Nowadays the applications of thermoelectricity are based on the use of energy converter models reproducing conditions for the origination of Seebeck and Peltier effects, more rarely Nernst-Ettingshausen and Ettingshausen effects, even more rarely – transverse Seebeck effect in anisotropic medium. This traditional approach in thermoelectricity is rather limited, as long as it is based on particular models that do not realize all the opportunities of thermoelectricity.

A more general approach to the creation of thermoelectric energy converter models is based on the use of the law of thermoelectric induction [1]. Similar to the law of electromagnetic induction that is the basis for electrical engineering devices, the law of thermoelectric induction allows finding a lot of new thermoelement models based on the excitation of currents under the influence of temperature and other fields in conducting media.

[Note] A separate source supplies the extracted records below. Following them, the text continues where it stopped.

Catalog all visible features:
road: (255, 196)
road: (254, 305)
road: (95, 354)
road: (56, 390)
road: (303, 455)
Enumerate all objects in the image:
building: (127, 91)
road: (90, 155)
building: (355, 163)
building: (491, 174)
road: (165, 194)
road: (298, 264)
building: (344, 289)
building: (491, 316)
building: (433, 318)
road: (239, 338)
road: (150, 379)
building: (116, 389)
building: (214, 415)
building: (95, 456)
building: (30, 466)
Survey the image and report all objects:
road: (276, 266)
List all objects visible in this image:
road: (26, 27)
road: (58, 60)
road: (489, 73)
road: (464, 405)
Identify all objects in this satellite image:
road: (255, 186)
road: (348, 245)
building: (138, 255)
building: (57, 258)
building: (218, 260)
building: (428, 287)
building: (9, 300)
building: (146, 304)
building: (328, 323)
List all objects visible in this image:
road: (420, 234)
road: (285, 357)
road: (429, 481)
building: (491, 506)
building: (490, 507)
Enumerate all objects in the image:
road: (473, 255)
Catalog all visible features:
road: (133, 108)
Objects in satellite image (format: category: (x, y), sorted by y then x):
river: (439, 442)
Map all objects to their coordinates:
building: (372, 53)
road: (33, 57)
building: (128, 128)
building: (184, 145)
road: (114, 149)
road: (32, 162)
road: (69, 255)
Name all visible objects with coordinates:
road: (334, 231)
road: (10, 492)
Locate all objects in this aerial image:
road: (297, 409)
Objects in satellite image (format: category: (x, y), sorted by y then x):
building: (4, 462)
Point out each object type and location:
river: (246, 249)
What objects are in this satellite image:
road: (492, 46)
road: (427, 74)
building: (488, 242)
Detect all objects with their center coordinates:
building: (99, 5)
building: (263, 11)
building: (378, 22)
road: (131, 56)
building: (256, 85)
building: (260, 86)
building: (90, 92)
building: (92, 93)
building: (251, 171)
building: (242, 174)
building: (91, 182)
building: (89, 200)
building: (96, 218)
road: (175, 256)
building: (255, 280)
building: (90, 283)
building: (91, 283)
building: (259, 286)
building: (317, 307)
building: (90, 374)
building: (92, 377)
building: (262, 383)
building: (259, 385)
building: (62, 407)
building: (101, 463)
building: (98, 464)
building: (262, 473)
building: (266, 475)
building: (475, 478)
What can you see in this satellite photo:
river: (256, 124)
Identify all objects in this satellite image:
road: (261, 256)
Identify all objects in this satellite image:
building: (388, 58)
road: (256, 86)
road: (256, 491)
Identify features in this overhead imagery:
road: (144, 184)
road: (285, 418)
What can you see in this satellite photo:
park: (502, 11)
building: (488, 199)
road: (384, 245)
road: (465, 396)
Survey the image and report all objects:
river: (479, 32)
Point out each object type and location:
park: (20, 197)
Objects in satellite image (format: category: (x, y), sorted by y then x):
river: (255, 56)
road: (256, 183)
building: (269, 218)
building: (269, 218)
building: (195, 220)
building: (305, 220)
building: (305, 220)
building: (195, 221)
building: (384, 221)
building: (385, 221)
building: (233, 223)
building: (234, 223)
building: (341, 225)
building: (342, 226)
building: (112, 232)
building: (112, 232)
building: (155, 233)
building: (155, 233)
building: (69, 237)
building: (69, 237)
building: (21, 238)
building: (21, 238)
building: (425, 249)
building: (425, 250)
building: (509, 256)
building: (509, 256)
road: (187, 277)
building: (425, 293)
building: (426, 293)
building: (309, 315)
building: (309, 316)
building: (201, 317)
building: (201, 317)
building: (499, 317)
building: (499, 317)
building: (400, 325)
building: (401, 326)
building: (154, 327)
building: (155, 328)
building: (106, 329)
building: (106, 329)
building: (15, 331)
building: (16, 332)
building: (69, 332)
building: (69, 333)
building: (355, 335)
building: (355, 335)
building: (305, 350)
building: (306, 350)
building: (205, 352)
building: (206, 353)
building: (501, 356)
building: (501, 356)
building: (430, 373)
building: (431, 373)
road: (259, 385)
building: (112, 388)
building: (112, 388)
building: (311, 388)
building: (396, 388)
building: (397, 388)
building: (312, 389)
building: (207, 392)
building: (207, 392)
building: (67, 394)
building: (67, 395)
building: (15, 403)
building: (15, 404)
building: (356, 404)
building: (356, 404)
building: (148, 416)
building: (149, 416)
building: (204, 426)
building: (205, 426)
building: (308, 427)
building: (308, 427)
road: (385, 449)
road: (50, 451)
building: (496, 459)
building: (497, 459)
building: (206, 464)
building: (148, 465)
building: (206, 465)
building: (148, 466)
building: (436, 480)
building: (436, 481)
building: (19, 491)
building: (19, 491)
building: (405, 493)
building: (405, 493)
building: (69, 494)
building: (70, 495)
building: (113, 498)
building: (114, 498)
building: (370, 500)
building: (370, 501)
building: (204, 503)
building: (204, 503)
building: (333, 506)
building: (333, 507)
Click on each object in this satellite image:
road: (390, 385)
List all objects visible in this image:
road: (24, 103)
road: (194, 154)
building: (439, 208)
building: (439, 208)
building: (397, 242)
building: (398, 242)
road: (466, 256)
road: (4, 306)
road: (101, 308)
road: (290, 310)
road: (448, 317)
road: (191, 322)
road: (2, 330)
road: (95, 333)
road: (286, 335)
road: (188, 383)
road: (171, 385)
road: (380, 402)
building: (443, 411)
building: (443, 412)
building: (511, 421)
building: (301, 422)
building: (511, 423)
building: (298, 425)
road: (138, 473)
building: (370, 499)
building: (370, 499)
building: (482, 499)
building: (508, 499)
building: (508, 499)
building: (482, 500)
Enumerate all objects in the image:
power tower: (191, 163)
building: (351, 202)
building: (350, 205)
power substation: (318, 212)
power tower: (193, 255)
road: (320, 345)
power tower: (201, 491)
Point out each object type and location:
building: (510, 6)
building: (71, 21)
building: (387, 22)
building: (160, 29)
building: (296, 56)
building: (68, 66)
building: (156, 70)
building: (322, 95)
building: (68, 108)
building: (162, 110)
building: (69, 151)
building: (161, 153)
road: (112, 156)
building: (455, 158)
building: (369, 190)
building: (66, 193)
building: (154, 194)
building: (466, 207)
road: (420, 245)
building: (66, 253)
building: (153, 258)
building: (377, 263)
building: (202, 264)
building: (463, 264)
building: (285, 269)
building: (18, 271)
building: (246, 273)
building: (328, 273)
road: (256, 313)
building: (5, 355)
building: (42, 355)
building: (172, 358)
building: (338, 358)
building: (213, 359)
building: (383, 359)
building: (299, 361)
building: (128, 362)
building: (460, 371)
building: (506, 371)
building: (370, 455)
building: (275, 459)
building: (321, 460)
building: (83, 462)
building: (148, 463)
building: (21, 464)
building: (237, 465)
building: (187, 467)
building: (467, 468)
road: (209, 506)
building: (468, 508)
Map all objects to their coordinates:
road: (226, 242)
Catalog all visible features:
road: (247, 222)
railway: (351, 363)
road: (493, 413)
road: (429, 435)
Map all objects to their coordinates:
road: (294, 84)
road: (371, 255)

Computer methods are presented for discovering new thermoelement types based on the law of thermoelectric induction. Examples of such applications are given that, in particular, have lead to creating thermoelectric energy converters in the form of spiral structures, similar to electrical engineering products.

Possibilities of using the law of thermoelectric induction both for improving the efficiency of thermoelectric energy conversion and expanding their functional properties that in general expand the possibilities of thermoelectricity applications have been analyzed. Examples of such applications for the development of thermal generators, coolers and measuring instruments have been given.

1. L.I.Anatychuk. Thermoelectricity. Volume 1. Physics of Thermoelectricity. – Institute of Thermoelectricity, Kyiv, Chernivtsi, 1998.